═════ EXERCISE DATA ═════

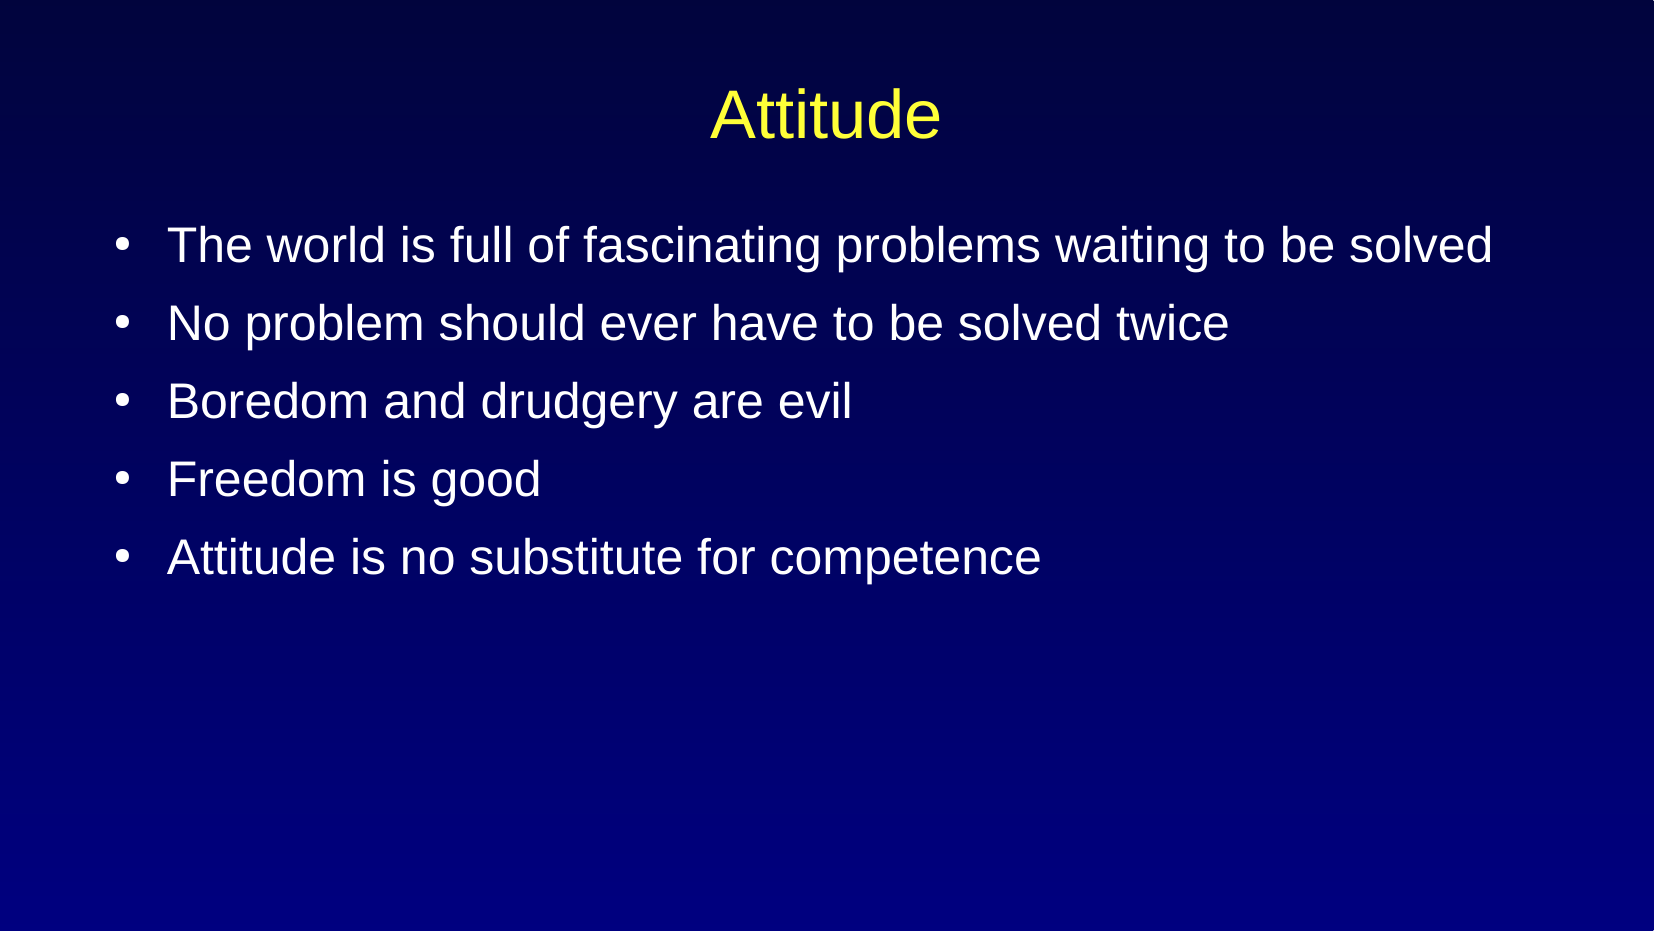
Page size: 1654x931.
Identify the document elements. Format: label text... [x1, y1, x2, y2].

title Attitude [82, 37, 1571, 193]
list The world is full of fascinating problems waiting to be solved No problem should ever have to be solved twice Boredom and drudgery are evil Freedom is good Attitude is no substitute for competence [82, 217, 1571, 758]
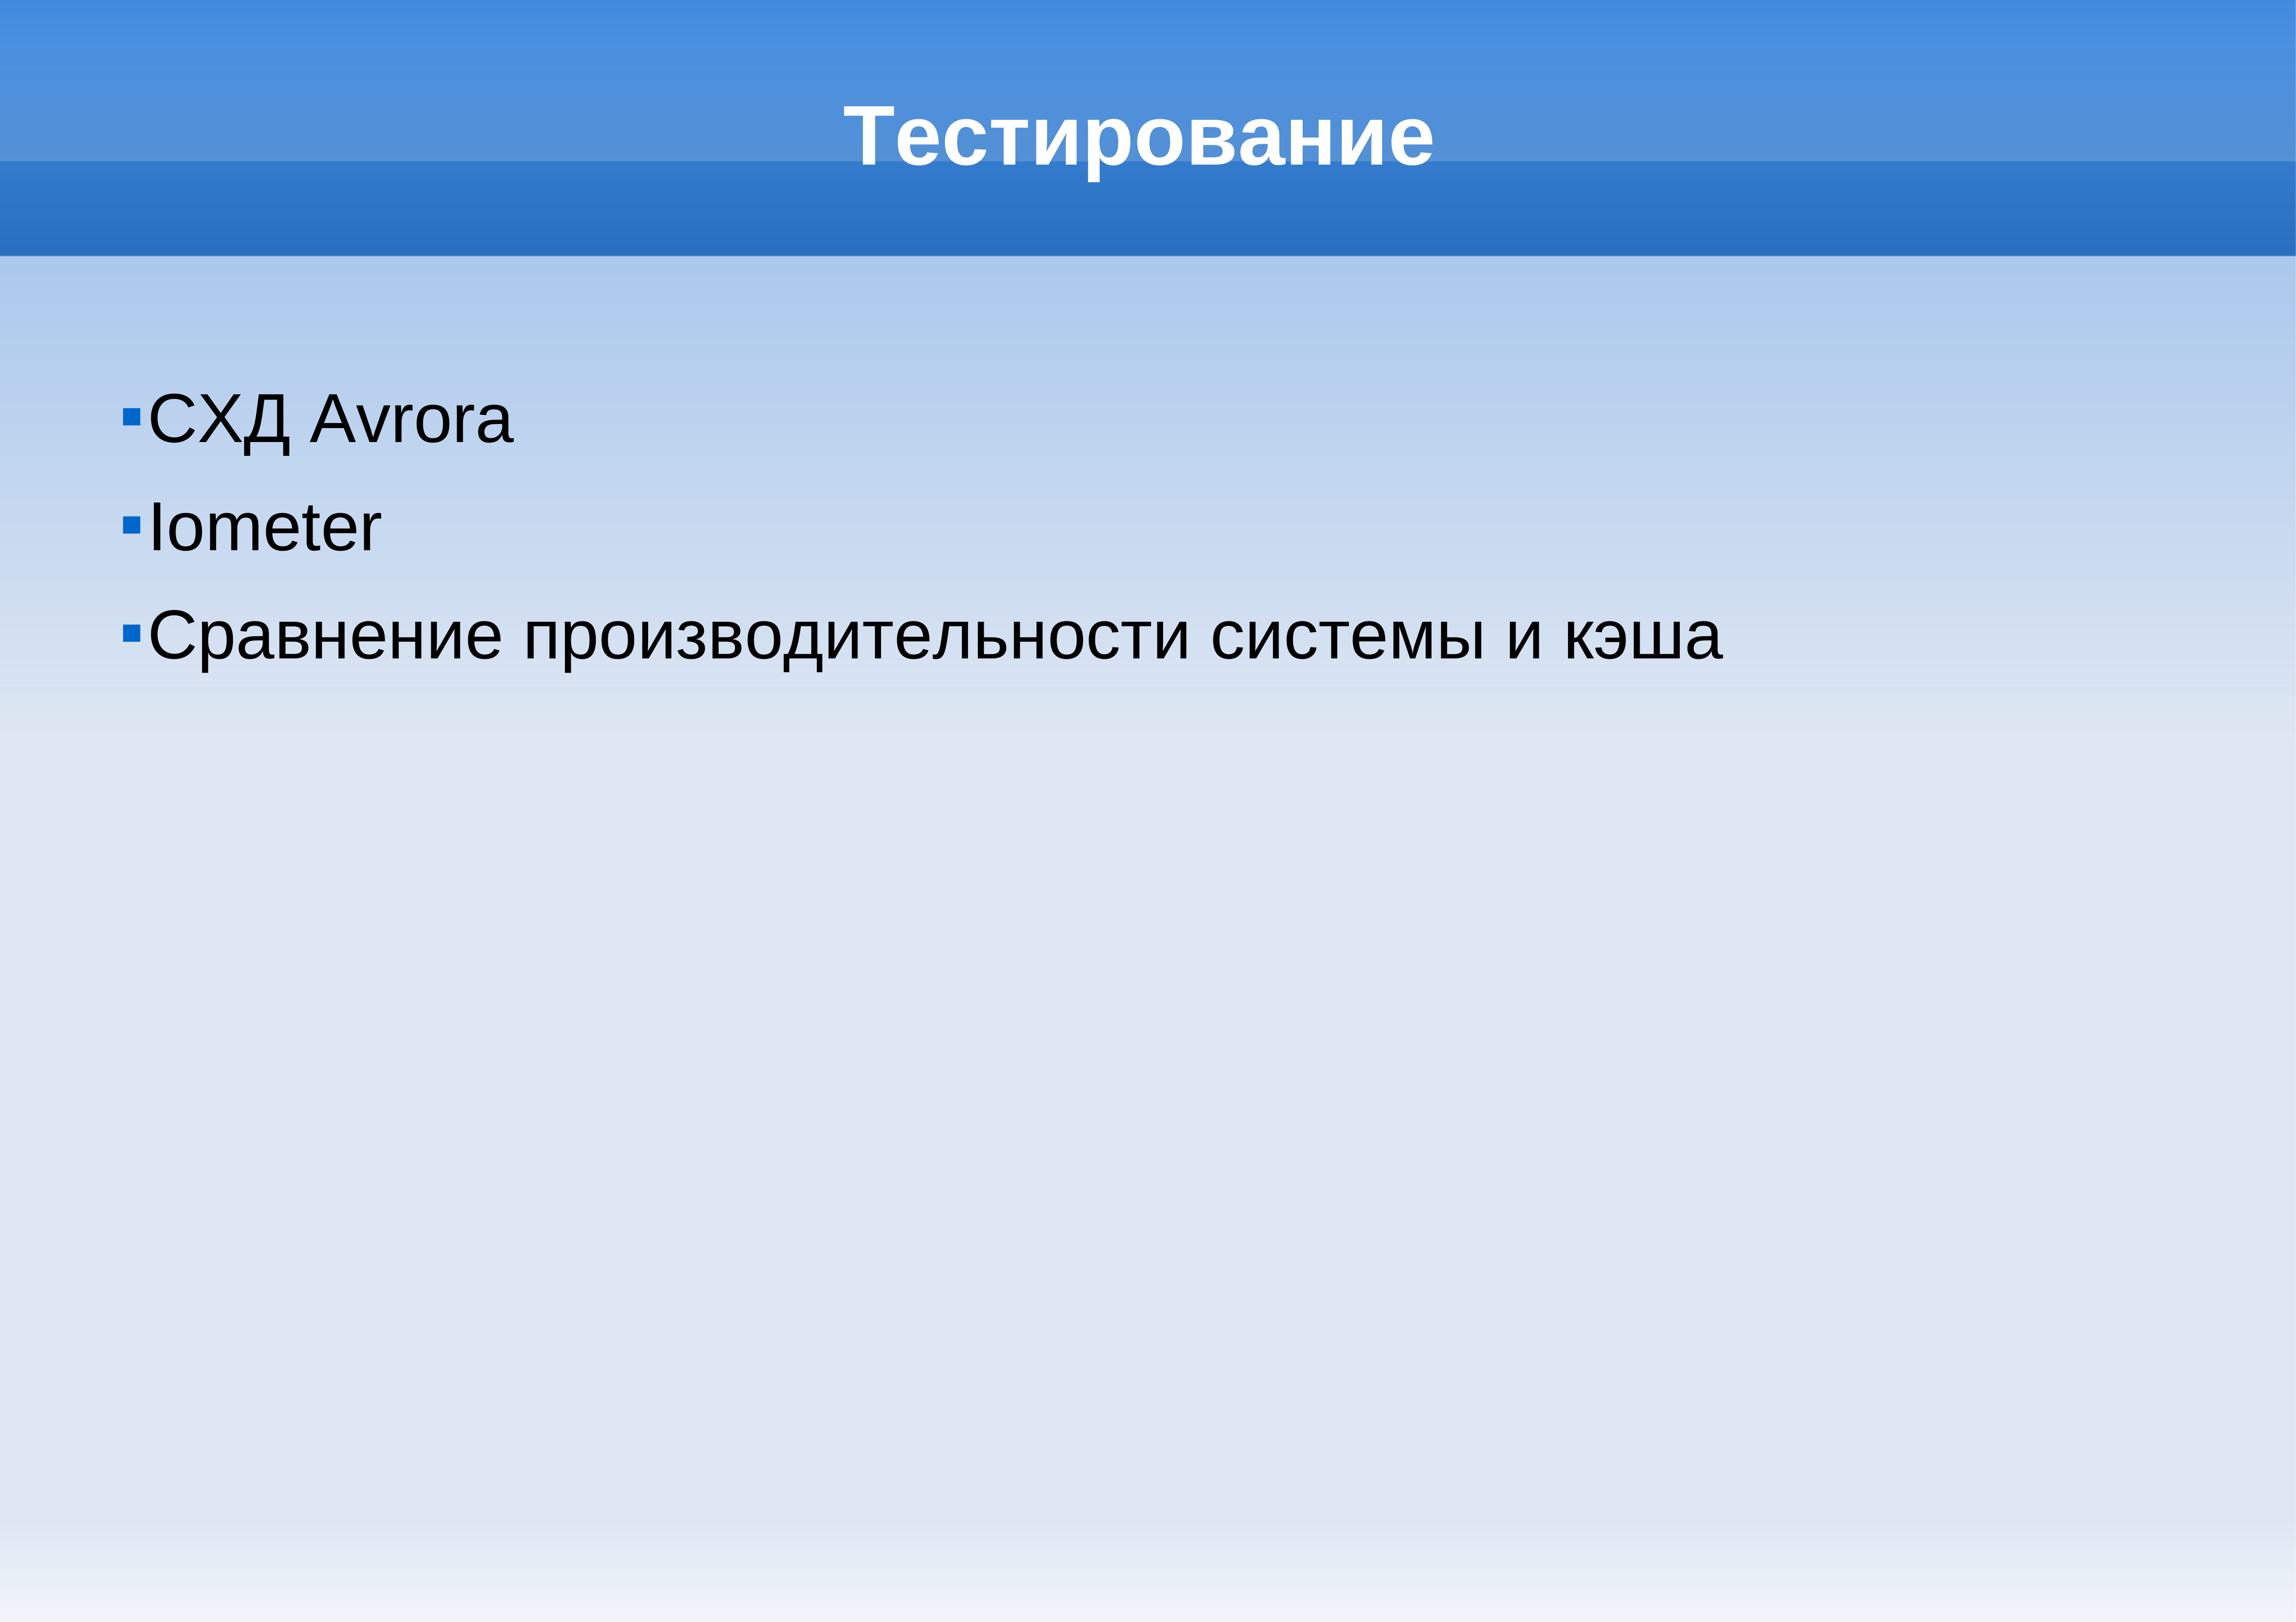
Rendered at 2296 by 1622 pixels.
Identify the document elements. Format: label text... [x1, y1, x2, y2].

═════

◆ **INSTRUCTIONS TO FOLLOW**
Retype every line of the items above exactly as they appear, but leave out the pictures.

◆ **SOLUTION TO THE PROBLEM**
Page size: 1654x931.
Identify the document elements. Format: label text... [x1, y1, x2, y2].

title Attitude [82, 37, 1571, 193]
list The world is full of fascinating problems waiting to be solved No problem should ever have to be solved twice Boredom and drudgery are evil Freedom is good Attitude is no substitute for competence [82, 217, 1571, 758]
Rendered at 2296 by 1622 pixels.
Identify the document elements. Format: label text... [x1, y1, x2, y2].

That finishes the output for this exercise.